# INPUT MATERIAL
+---+
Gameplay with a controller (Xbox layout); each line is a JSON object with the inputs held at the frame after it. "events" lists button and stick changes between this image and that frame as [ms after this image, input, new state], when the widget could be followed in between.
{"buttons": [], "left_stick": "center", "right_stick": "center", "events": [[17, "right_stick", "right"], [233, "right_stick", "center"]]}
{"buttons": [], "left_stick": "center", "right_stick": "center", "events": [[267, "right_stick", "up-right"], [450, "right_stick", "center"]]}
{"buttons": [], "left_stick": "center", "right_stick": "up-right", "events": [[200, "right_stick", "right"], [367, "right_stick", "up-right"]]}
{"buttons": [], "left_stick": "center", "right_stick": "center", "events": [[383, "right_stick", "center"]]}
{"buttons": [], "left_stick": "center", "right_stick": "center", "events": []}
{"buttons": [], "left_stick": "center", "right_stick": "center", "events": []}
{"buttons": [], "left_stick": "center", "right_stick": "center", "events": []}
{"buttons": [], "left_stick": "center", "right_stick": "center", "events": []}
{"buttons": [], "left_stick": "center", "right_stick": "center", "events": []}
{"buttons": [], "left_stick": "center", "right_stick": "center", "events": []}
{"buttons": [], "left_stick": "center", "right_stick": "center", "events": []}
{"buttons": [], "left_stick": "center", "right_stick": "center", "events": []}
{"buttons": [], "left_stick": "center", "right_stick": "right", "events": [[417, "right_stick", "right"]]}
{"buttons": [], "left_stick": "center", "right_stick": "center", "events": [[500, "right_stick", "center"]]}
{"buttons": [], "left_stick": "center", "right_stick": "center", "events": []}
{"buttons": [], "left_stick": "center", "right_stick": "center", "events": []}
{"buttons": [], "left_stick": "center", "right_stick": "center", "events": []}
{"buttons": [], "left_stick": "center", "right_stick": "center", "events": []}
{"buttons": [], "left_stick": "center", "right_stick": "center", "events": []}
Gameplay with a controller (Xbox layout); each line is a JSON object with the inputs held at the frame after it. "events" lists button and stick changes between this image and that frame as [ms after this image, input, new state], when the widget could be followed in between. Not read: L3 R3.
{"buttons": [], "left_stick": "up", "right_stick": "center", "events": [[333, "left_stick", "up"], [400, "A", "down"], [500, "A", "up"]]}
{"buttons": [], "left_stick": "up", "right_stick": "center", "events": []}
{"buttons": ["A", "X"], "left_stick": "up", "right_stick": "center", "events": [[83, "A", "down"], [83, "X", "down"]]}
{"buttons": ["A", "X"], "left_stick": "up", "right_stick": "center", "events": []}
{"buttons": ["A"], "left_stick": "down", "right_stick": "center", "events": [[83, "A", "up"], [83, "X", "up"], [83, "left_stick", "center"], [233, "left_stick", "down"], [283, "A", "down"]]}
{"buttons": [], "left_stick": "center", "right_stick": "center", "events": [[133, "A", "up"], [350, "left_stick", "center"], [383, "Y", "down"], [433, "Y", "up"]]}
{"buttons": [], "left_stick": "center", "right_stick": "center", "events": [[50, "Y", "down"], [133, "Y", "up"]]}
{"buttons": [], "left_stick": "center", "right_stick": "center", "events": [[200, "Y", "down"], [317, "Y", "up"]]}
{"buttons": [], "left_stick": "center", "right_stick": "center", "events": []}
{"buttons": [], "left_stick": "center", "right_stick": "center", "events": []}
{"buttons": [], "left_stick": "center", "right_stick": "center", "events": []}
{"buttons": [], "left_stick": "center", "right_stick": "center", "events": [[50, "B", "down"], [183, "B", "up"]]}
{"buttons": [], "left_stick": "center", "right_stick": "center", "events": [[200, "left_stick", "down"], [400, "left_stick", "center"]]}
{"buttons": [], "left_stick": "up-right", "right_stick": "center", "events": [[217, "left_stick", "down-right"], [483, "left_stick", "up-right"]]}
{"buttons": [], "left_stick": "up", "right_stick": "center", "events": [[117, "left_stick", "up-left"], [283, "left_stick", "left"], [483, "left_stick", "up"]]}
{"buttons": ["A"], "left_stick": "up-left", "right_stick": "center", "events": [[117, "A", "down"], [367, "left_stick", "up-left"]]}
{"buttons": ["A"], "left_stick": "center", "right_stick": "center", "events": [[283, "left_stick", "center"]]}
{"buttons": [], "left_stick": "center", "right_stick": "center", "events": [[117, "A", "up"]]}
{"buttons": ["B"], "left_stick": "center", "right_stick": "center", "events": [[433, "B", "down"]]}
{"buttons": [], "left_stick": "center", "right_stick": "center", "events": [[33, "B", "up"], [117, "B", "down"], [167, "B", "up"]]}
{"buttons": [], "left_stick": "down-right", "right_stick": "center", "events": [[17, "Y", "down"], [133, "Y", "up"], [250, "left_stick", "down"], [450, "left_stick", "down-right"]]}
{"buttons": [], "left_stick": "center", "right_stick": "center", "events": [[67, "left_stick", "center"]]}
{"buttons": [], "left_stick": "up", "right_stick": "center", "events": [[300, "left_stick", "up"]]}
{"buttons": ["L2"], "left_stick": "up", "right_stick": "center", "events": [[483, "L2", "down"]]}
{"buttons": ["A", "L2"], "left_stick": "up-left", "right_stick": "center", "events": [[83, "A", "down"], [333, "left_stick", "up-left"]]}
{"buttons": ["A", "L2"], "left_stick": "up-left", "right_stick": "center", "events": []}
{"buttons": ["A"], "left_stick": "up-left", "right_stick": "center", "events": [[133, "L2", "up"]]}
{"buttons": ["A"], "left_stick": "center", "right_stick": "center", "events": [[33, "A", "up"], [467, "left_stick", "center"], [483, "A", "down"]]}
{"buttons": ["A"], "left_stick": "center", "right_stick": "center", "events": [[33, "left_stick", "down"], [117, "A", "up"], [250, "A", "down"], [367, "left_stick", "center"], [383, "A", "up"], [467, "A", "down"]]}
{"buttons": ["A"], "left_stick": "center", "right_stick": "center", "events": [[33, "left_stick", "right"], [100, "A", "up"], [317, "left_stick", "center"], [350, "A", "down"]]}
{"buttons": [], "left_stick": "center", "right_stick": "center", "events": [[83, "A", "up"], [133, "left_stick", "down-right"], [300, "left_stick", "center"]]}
+---+
# YOUR TASK
Retype the listing. Match it exactly.

# REPLY TO THE EXERCISE
Gameplay with a controller (Xbox layout); each line is a JSON object with the inputs held at the frame after it. "events" lists button and stick changes between this image and that frame as [ms after this image, input, new state], when the widget could be followed in between.
{"buttons": [], "left_stick": "center", "right_stick": "center", "events": [[17, "right_stick", "right"], [233, "right_stick", "center"]]}
{"buttons": [], "left_stick": "center", "right_stick": "center", "events": [[267, "right_stick", "up-right"], [450, "right_stick", "center"]]}
{"buttons": [], "left_stick": "center", "right_stick": "up-right", "events": [[200, "right_stick", "right"], [367, "right_stick", "up-right"]]}
{"buttons": [], "left_stick": "center", "right_stick": "center", "events": [[383, "right_stick", "center"]]}
{"buttons": [], "left_stick": "center", "right_stick": "center", "events": []}
{"buttons": [], "left_stick": "center", "right_stick": "center", "events": []}
{"buttons": [], "left_stick": "center", "right_stick": "center", "events": []}
{"buttons": [], "left_stick": "center", "right_stick": "center", "events": []}
{"buttons": [], "left_stick": "center", "right_stick": "center", "events": []}
{"buttons": [], "left_stick": "center", "right_stick": "center", "events": []}
{"buttons": [], "left_stick": "center", "right_stick": "center", "events": []}
{"buttons": [], "left_stick": "center", "right_stick": "center", "events": []}
{"buttons": [], "left_stick": "center", "right_stick": "right", "events": [[417, "right_stick", "right"]]}
{"buttons": [], "left_stick": "center", "right_stick": "center", "events": [[500, "right_stick", "center"]]}
{"buttons": [], "left_stick": "center", "right_stick": "center", "events": []}
{"buttons": [], "left_stick": "center", "right_stick": "center", "events": []}
{"buttons": [], "left_stick": "center", "right_stick": "center", "events": []}
{"buttons": [], "left_stick": "center", "right_stick": "center", "events": []}
{"buttons": [], "left_stick": "center", "right_stick": "center", "events": []}
Gameplay with a controller (Xbox layout); each line is a JSON object with the inputs held at the frame after it. "events" lists button and stick changes between this image and that frame as [ms after this image, input, new state], when the widget could be followed in between. Not read: L3 R3.
{"buttons": [], "left_stick": "up", "right_stick": "center", "events": [[333, "left_stick", "up"], [400, "A", "down"], [500, "A", "up"]]}
{"buttons": [], "left_stick": "up", "right_stick": "center", "events": []}
{"buttons": ["A", "X"], "left_stick": "up", "right_stick": "center", "events": [[83, "A", "down"], [83, "X", "down"]]}
{"buttons": ["A", "X"], "left_stick": "up", "right_stick": "center", "events": []}
{"buttons": ["A"], "left_stick": "down", "right_stick": "center", "events": [[83, "A", "up"], [83, "X", "up"], [83, "left_stick", "center"], [233, "left_stick", "down"], [283, "A", "down"]]}
{"buttons": [], "left_stick": "center", "right_stick": "center", "events": [[133, "A", "up"], [350, "left_stick", "center"], [383, "Y", "down"], [433, "Y", "up"]]}
{"buttons": [], "left_stick": "center", "right_stick": "center", "events": [[50, "Y", "down"], [133, "Y", "up"]]}
{"buttons": [], "left_stick": "center", "right_stick": "center", "events": [[200, "Y", "down"], [317, "Y", "up"]]}
{"buttons": [], "left_stick": "center", "right_stick": "center", "events": []}
{"buttons": [], "left_stick": "center", "right_stick": "center", "events": []}
{"buttons": [], "left_stick": "center", "right_stick": "center", "events": []}
{"buttons": [], "left_stick": "center", "right_stick": "center", "events": [[50, "B", "down"], [183, "B", "up"]]}
{"buttons": [], "left_stick": "center", "right_stick": "center", "events": [[200, "left_stick", "down"], [400, "left_stick", "center"]]}
{"buttons": [], "left_stick": "up-right", "right_stick": "center", "events": [[217, "left_stick", "down-right"], [483, "left_stick", "up-right"]]}
{"buttons": [], "left_stick": "up", "right_stick": "center", "events": [[117, "left_stick", "up-left"], [283, "left_stick", "left"], [483, "left_stick", "up"]]}
{"buttons": ["A"], "left_stick": "up-left", "right_stick": "center", "events": [[117, "A", "down"], [367, "left_stick", "up-left"]]}
{"buttons": ["A"], "left_stick": "center", "right_stick": "center", "events": [[283, "left_stick", "center"]]}
{"buttons": [], "left_stick": "center", "right_stick": "center", "events": [[117, "A", "up"]]}
{"buttons": ["B"], "left_stick": "center", "right_stick": "center", "events": [[433, "B", "down"]]}
{"buttons": [], "left_stick": "center", "right_stick": "center", "events": [[33, "B", "up"], [117, "B", "down"], [167, "B", "up"]]}
{"buttons": [], "left_stick": "down-right", "right_stick": "center", "events": [[17, "Y", "down"], [133, "Y", "up"], [250, "left_stick", "down"], [450, "left_stick", "down-right"]]}
{"buttons": [], "left_stick": "center", "right_stick": "center", "events": [[67, "left_stick", "center"]]}
{"buttons": [], "left_stick": "up", "right_stick": "center", "events": [[300, "left_stick", "up"]]}
{"buttons": ["L2"], "left_stick": "up", "right_stick": "center", "events": [[483, "L2", "down"]]}
{"buttons": ["A", "L2"], "left_stick": "up-left", "right_stick": "center", "events": [[83, "A", "down"], [333, "left_stick", "up-left"]]}
{"buttons": ["A", "L2"], "left_stick": "up-left", "right_stick": "center", "events": []}
{"buttons": ["A"], "left_stick": "up-left", "right_stick": "center", "events": [[133, "L2", "up"]]}
{"buttons": ["A"], "left_stick": "center", "right_stick": "center", "events": [[33, "A", "up"], [467, "left_stick", "center"], [483, "A", "down"]]}
{"buttons": ["A"], "left_stick": "center", "right_stick": "center", "events": [[33, "left_stick", "down"], [117, "A", "up"], [250, "A", "down"], [367, "left_stick", "center"], [383, "A", "up"], [467, "A", "down"]]}
{"buttons": ["A"], "left_stick": "center", "right_stick": "center", "events": [[33, "left_stick", "right"], [100, "A", "up"], [317, "left_stick", "center"], [350, "A", "down"]]}
{"buttons": [], "left_stick": "center", "right_stick": "center", "events": [[83, "A", "up"], [133, "left_stick", "down-right"], [300, "left_stick", "center"]]}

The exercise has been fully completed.